There is a conversation and discussions that circulates around the Christian community at times regarding forgiveness.  The discussion goes something like this: 

 Forgiveness is something you must do whenever anyone does wrong things to you. 

No.  You can only forgive when someone seeks forgiveness.  God does not forgive us until we seek forgiveness.  Can we do something God does not do?  Can we forgive people who don’t seek forgiveness?  We must be willing to forgive but we cannot forgive, unless the person seeks forgiveness.

 Okay, I admit it.  This whole discussion leaves me totally confused.  Because the latter is certainly a reasonable argument.  And I can’t help but agree.  But I guess I choose to forgive the person who has wronged me even if they have not asked for forgiveness.  

You see, I know I have wronged people; and for years, I didn’t know that they were hurt.  I didn’t even know what I had done.  Maybe the first time I hear about the hurt is when they come and tell me they have forgiven me.  I would hate to take the position that I can’t forgive unless the person comes to me and then find out as I stand before God’s Throne that I’ve been wrong on this matter.  You know, Jesus was pretty plain in Matthew 18: 22.  “You must truly forgive your brother and sister, or my heavenly Father will not forgive you.” 

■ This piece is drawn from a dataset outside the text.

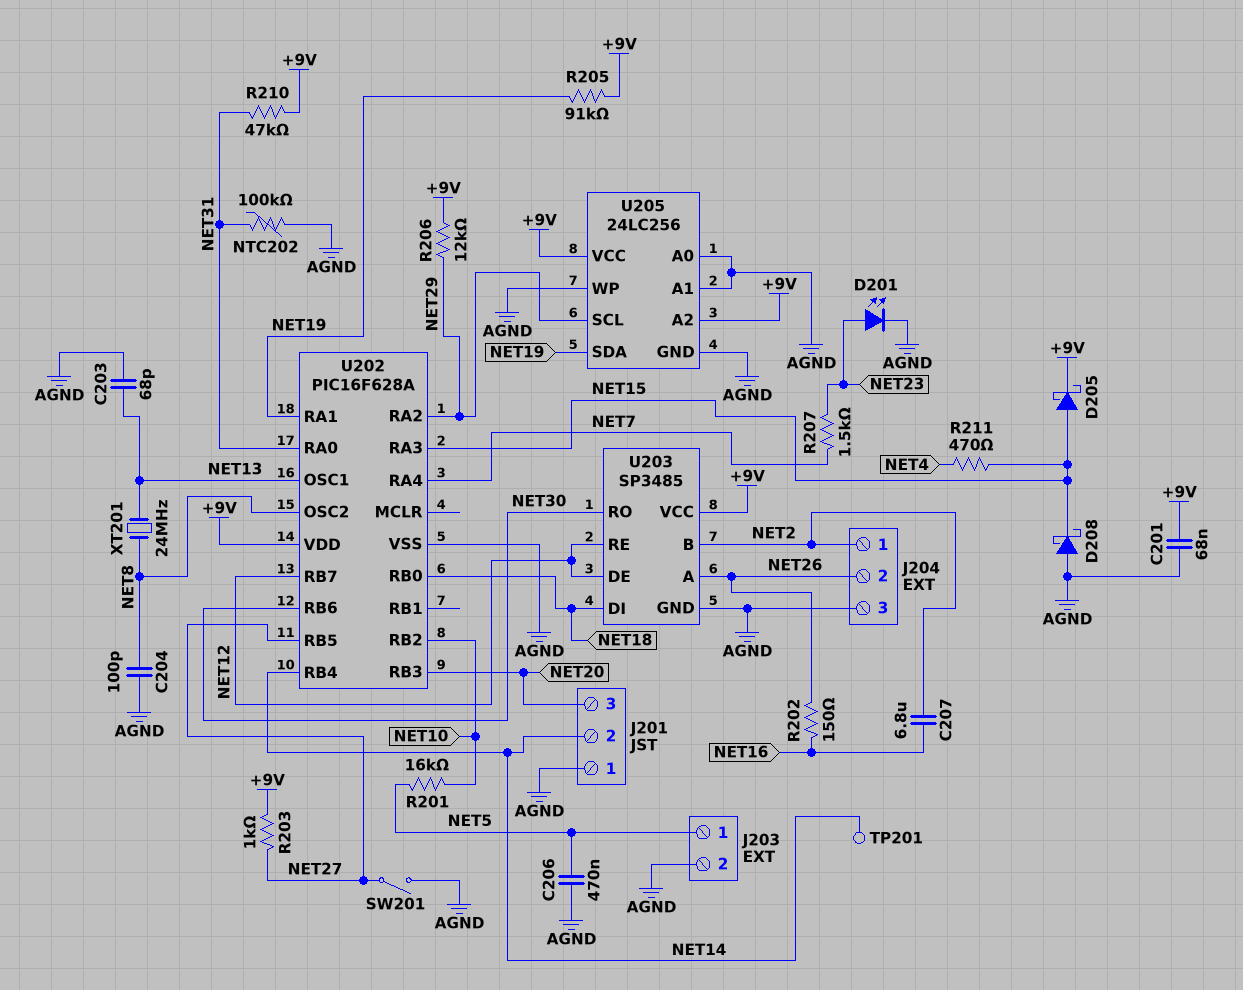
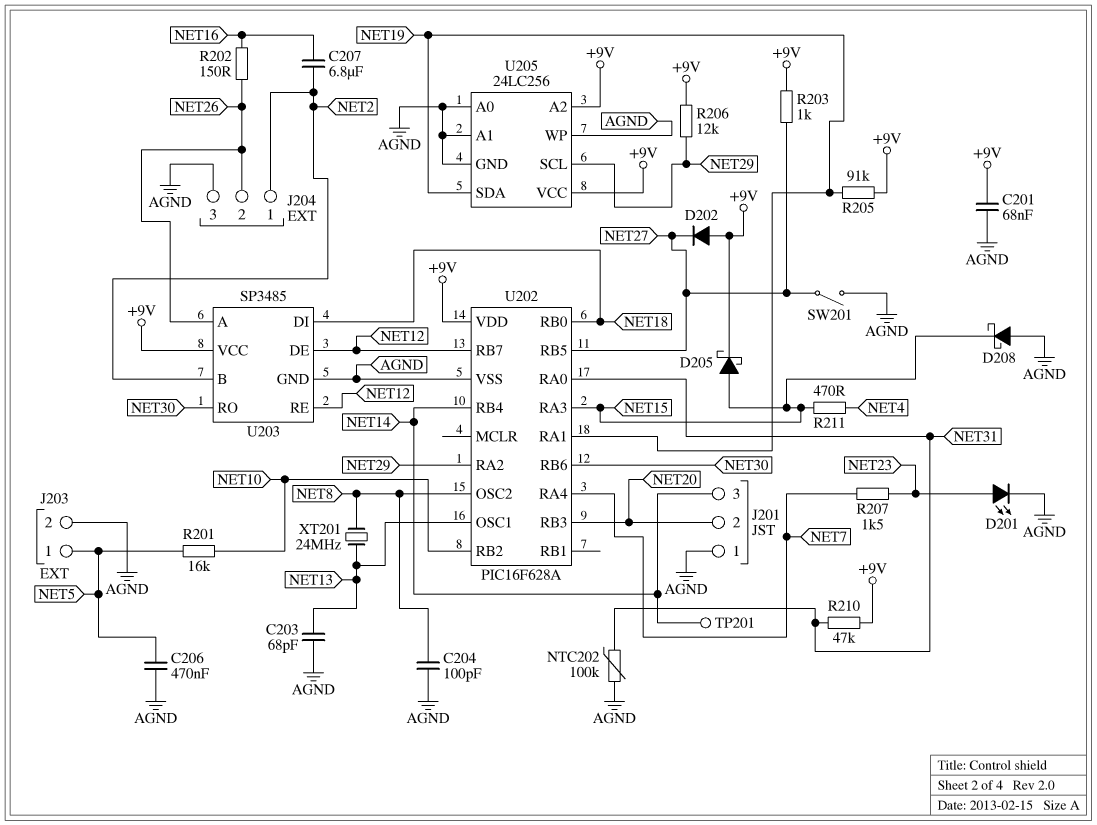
D202: none -> diode (A +9V, K NET27)
J201 pin 2: NET14 -> NET20
J201 pin 3: NET20 -> NET14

Perhaps, it is because of their limited cognitive abilities that it seems easier for members of the mentally challenged community to forgive; but I don’t think that is part of the equation.  Somehow, these people who have suffered a great deal of discrimination and hurt have been able to tap into a part of God’s grace that is difficult for most of us.  They have learned that forgiveness is an action and they willingly forgive. 

Have you found that forgiveness is something that your friends or members who are developmentally delayed do well?  Have you learned from them the importance of forgiveness.